Então se o seu fundamento é diferente do deles: marmoteiro; se na sua casa ou templo as regras são diferentes: marmoteiro; se nos teus rituais existem diferenças estruturais: marmoteiro. Ou seja, se é diferente do que eu faço, ou se eu não tenho o conhecimento dos seus fundamentos, a origem deles, então é tudo marmoteiro. Na Antiguidade mal dizer ou caluniar o culto dos outros era uma ofensa gravíssima, assim como é deselegante perguntar quanto alguém ganha no trabalho. O indivíduo que faz isso é um espaçoso, como se diz. No Mundo Antigo era comum em um demus (povoado), o culto a alguma divindade, às vezes algumas, com abordagens distintas entre as famílias. Não havia a ideia de regras a serem observadas. Embora a divindade adorada fosse a mesma, os métodos eram particulares. Por que? A resposta eu venho discutindo desde o primeiro volume do Daemonium: a fórmula mágica do espírito tutelar.

Em um período anterior a formação da pólis, como demonstrei no artigo Quimbanda: A Goécia Tradicional Brasileira, os cultos as divindades eram familiares. Os deuses não possuíam nomes próprios; hermes por exemplo, era um adjetivo, uma qualidade, potência ou poder, assumida por um espírito tutelar intermediário do reino dos mortos, um ancestral. Como venho demonstrando desde o primeiro volume do Daemonium, a fórmula mágica do espírito tutelar, que é a fórmula mágica universal da goécia, está no cerne dos cultos mais antigos, e também anteriores ao Mundo Antigo. Como o espírito tutelar que assume a função arquetípica intermediária do poder reverenciado tem suas características peculiares, obviamente o culto familiar terá uma identidade própria, distinta do culto de outras famílias, mesmo àquelas que reverenciam o mesmo poder, a mesma potência.
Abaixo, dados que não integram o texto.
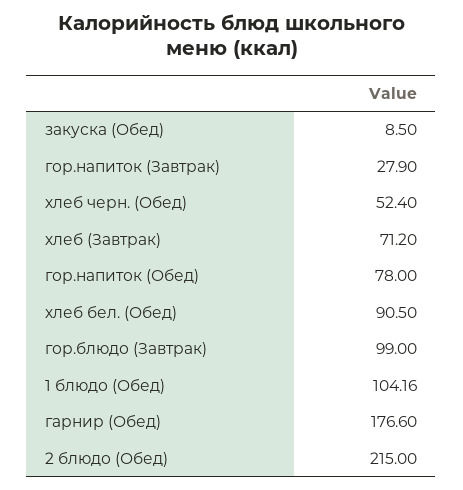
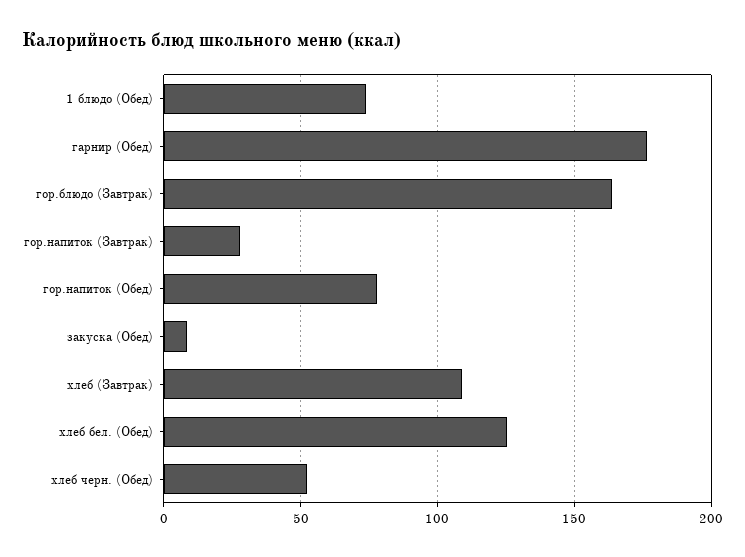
хлеб (Завтрак): 71.2 -> 110
хлеб бел. (Обед): 90.5 -> 125
гор.блюдо (Завтрак): 99 -> 165
1 блюдо (Обед): 104.16 -> 75
2 блюдо (Обед): 215 -> none

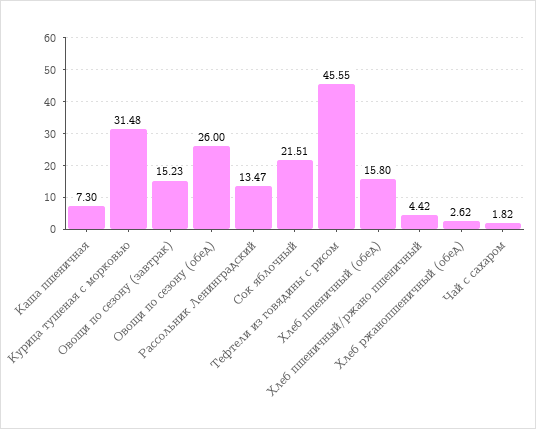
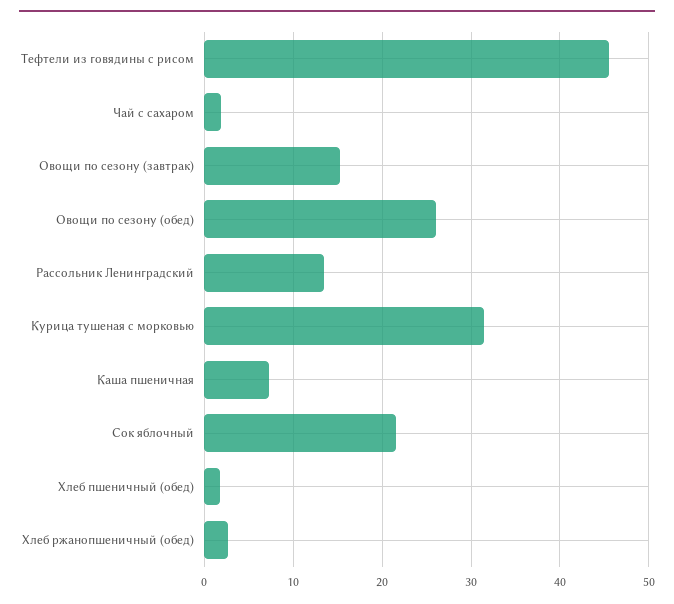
Хлеб пшеничный (обед): 15.8 -> 2
Хлеб пшеничный/ржано пшеничный: 4.42 -> none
E isso permanece nas culturas mágicas da África e nos diversos cultos afro-diaspóricos nas Américas: na Quimbanda quem define a linha de trabalho, i.e. o sistema mágico do templo é o Exu tutelar do adepto, dentro da estrutura de uma vertente, como veremos no próximo ensaio de Táta Zelawapanzu: Quem Define a Quimbanda? Por isso não faz sentido algum mal dizer e caluniar como marmoteiro um indivíduo que pratica uma Quimbanda, Umbanda etc. diferente da sua. Marmotagem de verdade é estelionato e charlatanismo, ambos são crimes no Brasil.

Mas para poder apreciar a complexidade das fusões mítico-religiosas em sua inteireza e particularidades, é preciso sair da poça do senso comum e imergir nas profundezas hierofânicas dos cultos. Tem um ditado na cultura afro-brasileira que diz: a gente não fala de um culto que não somos iniciados. Esse ditado é uma regra de conduta nos cultos de ancestralidade, e o contrário disso ninguém vê com bons olhos. Então Táta Zelawapanzu pergunta: quem é o papa que define o que você pode ou não fazer no seu culto? Sincretismos, associações, técnicas de magia etc.? Em uma contemporaneidade digitalizada em um globalismo radical, as mídias sociais multiplicaram esses donos da religião, prontos a fazer um react dos seus métodos, dos seus fundamentos, das suas divindades cultuadas etc. na intenção de ganhar likes.